バニュニン・パレスの話
昔、バリにはいくつかの王国がありその伝統が受け継がれてきました。
メングイ王国の創設者であるイ・グスティ・アユン・バニュニンとチョコルダ・サクティ・ブランバンガンによって17世紀にメングイ王国が誕生、
メングイの名を確たるものにしました。この盛大な力は東ジャワ州の東端まで、バリではブレレンやジュンブラナ、
ブランバンガンなどや南端の地域までを支配していきました。メングイ国王は自らの権力を確足るものにするために、
メングイ・カウィアプラに国の中枢となる王宮と、地方にいくつかの宮殿を建設しました。
地方の宮殿は、王の息子や忠実な家臣によって守られました。
いくつかの主な地方の宮殿としては、王の3番目の息子が住んでいたパヤンガン王宮、
2番目の息子のグスティ・アグン・クトゥット・ブレレンのカパル・ムンチャンにある宮殿、イ・グスティ・ングラ・テゲスのカバ・カバ宮殿、
イ・グスティ・ングラ・パンジ・ワヤハンのブレレン宮殿、イ・グスティ・ングラ・ジュンブラナのジュンブラナ宮殿があります。
彼の9番目の息子、イ・グスティ・アグン・バニュニンはサヤンやギャニャールを支配しましたが、
1770年メングイ王国後期5代目のメングイ王である、イ・グスティ・アグン・マデ・ムング(またの名をチョコルダ
ングラ マデ アグン)は、いくつかの地域をメングイの権限の下、近隣の王国に付与することになりました。
パダンルア、ダルン、ガジ、クタ、ジンバランの地域はバドゥン王国へ、ブラバトゥ、サヤン、クデワタンはギャニャール王国の王、
デワ・マンギスへと付与されました。
この歴史の流れによって、バニュニン王国の創設者の孫に当たる、
イ・グスティ・アグン・グデ・バニュニンはボンカサ村へ宮殿を移しプリ・バニュニン・ボンカサ地方宮殿のひとつとして建設しました。
彼の以前の宮殿があったサヤン・ウブドは今でもこの宮殿の名前を地名として使っています。
いまでも、ギャニャールタンガユダの周辺とクデワタンの周辺ではサヤンという名前が残っているのです。
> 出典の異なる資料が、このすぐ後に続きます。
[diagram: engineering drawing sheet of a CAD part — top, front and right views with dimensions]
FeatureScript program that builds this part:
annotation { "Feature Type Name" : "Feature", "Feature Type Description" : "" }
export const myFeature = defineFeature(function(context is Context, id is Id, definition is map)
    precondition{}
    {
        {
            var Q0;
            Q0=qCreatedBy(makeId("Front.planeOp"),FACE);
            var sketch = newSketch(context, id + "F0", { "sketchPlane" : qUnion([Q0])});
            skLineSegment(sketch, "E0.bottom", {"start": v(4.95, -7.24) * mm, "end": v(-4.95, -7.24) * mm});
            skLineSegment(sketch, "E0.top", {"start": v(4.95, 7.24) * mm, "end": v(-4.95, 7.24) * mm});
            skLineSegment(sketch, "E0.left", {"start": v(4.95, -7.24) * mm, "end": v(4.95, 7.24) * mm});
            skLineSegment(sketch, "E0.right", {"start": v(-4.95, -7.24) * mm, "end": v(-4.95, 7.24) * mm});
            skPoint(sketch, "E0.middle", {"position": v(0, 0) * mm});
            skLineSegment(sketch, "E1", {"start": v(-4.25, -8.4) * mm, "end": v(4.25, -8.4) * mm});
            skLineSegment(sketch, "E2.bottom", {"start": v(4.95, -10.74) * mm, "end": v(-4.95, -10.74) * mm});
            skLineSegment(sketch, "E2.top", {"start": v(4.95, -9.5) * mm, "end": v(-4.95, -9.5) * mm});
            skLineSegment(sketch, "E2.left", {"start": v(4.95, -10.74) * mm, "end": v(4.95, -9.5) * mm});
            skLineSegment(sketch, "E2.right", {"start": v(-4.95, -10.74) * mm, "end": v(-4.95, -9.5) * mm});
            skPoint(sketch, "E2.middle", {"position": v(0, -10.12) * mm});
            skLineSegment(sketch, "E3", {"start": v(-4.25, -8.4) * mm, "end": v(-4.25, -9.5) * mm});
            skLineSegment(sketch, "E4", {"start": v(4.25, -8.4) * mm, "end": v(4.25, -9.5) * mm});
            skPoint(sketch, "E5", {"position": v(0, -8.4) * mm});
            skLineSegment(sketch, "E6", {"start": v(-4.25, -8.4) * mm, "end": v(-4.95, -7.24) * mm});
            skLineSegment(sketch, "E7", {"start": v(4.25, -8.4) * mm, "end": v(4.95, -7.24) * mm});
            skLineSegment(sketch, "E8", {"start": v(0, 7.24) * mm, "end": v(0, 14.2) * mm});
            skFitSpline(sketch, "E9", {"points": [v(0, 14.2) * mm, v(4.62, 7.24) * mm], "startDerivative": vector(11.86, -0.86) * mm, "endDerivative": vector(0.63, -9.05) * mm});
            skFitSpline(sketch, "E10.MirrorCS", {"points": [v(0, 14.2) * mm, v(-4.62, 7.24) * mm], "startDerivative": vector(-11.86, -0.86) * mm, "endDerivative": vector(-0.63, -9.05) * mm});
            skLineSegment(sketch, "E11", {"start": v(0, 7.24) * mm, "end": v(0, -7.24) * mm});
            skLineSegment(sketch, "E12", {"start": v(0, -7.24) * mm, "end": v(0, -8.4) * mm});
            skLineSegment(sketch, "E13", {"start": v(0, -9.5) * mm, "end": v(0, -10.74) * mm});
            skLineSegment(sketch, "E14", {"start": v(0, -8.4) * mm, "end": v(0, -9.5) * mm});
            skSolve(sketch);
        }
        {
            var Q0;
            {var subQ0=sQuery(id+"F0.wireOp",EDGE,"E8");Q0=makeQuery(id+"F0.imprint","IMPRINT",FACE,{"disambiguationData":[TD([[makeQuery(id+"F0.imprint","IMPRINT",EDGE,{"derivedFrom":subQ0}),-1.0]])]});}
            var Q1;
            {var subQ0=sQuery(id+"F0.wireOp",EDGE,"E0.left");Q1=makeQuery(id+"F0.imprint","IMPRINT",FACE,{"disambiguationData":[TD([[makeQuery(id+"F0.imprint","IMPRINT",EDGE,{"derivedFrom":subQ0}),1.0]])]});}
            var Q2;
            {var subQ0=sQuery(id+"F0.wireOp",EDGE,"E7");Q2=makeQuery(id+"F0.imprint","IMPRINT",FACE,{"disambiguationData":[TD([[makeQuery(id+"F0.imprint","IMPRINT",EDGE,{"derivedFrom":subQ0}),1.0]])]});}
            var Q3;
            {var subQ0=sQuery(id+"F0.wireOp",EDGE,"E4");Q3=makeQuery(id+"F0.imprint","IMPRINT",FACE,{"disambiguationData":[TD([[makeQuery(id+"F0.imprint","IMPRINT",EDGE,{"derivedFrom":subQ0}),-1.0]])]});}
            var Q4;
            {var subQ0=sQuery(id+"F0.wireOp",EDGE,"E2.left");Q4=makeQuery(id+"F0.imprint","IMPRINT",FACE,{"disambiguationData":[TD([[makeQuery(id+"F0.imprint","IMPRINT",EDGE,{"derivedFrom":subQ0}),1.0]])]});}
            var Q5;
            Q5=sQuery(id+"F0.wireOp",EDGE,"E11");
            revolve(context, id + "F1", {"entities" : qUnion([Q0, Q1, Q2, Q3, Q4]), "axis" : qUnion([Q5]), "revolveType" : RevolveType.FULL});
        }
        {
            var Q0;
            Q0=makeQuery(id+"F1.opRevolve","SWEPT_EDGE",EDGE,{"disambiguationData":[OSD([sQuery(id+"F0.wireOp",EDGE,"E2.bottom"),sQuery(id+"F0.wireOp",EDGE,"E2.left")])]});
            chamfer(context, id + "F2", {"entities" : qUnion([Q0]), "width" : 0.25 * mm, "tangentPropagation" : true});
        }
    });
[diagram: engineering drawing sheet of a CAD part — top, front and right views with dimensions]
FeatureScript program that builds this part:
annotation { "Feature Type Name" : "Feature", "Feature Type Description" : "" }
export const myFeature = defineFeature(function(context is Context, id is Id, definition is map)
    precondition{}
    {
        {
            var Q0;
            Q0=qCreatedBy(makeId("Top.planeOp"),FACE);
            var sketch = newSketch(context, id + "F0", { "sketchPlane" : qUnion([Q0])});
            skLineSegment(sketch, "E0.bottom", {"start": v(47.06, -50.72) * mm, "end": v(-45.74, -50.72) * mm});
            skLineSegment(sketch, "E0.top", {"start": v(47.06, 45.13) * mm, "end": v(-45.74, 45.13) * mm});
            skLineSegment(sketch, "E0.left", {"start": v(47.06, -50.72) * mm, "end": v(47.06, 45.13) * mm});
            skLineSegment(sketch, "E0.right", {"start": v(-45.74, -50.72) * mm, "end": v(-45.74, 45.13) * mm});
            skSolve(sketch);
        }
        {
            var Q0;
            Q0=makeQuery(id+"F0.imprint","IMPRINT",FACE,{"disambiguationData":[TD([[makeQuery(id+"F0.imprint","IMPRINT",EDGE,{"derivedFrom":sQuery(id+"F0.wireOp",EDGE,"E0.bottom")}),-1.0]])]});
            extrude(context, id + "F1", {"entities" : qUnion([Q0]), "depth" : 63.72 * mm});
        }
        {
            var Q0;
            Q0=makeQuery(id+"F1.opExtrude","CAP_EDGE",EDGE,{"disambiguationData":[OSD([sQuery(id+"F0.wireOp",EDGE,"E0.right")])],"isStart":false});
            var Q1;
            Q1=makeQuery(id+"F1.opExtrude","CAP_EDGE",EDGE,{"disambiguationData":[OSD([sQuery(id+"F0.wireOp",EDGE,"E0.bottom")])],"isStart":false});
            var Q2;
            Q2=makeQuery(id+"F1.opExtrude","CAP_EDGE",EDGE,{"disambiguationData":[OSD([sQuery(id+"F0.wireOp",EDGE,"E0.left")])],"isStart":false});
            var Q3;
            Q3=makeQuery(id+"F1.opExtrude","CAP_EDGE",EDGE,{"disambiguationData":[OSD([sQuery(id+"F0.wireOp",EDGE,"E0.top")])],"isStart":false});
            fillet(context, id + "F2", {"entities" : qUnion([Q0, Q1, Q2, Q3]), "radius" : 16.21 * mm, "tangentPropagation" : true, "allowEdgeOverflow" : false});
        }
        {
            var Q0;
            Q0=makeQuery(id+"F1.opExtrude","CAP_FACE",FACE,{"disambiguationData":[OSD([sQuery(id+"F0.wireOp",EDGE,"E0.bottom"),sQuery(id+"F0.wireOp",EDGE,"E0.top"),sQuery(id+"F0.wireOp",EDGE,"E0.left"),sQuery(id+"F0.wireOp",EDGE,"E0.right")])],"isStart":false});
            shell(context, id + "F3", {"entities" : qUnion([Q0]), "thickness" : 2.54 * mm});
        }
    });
3世紀もの長い間の政変で、18世紀に入るとメングイ王国は次第に勢力を失っていき、他の王国に地位を奪われていきました。
1906年バリ島はオランダの植民地支配に取って代わり、
1930年の植民地政策の導入によってバリ固有の文字やバリの政治システムの大部分が殆ど消えていってしまいます。
1945年にはインドネシア共和国が誕生し、新たに近代の政治体制と世の中が変わって行ったのです。
ボンカサ村では、バニュニン・ボンカサの王宮は今も彼らの伝統的な王の住まいだと考えられています。
1997年5月18日のボンカサでのイ・グスティ・アグン・グデ・オカの火葬式が高貴な人の盛大な火葬式が行われた事からも伺えます。
この儀式は感動するほど素晴らしかったもので、バリを愛した故人の偉大さを見ることができます。
イ・グスティ・アグン・グデ・オカ氏は、バニュニン・ボンカサ王宮の直径の子孫で、バリの教育文化部長も勤めた経歴がありました。
彼は妻であるイダ・アユ・コンピアン。スタルティと一緒に王宮を改築し、この王宮を一般公開することになりました。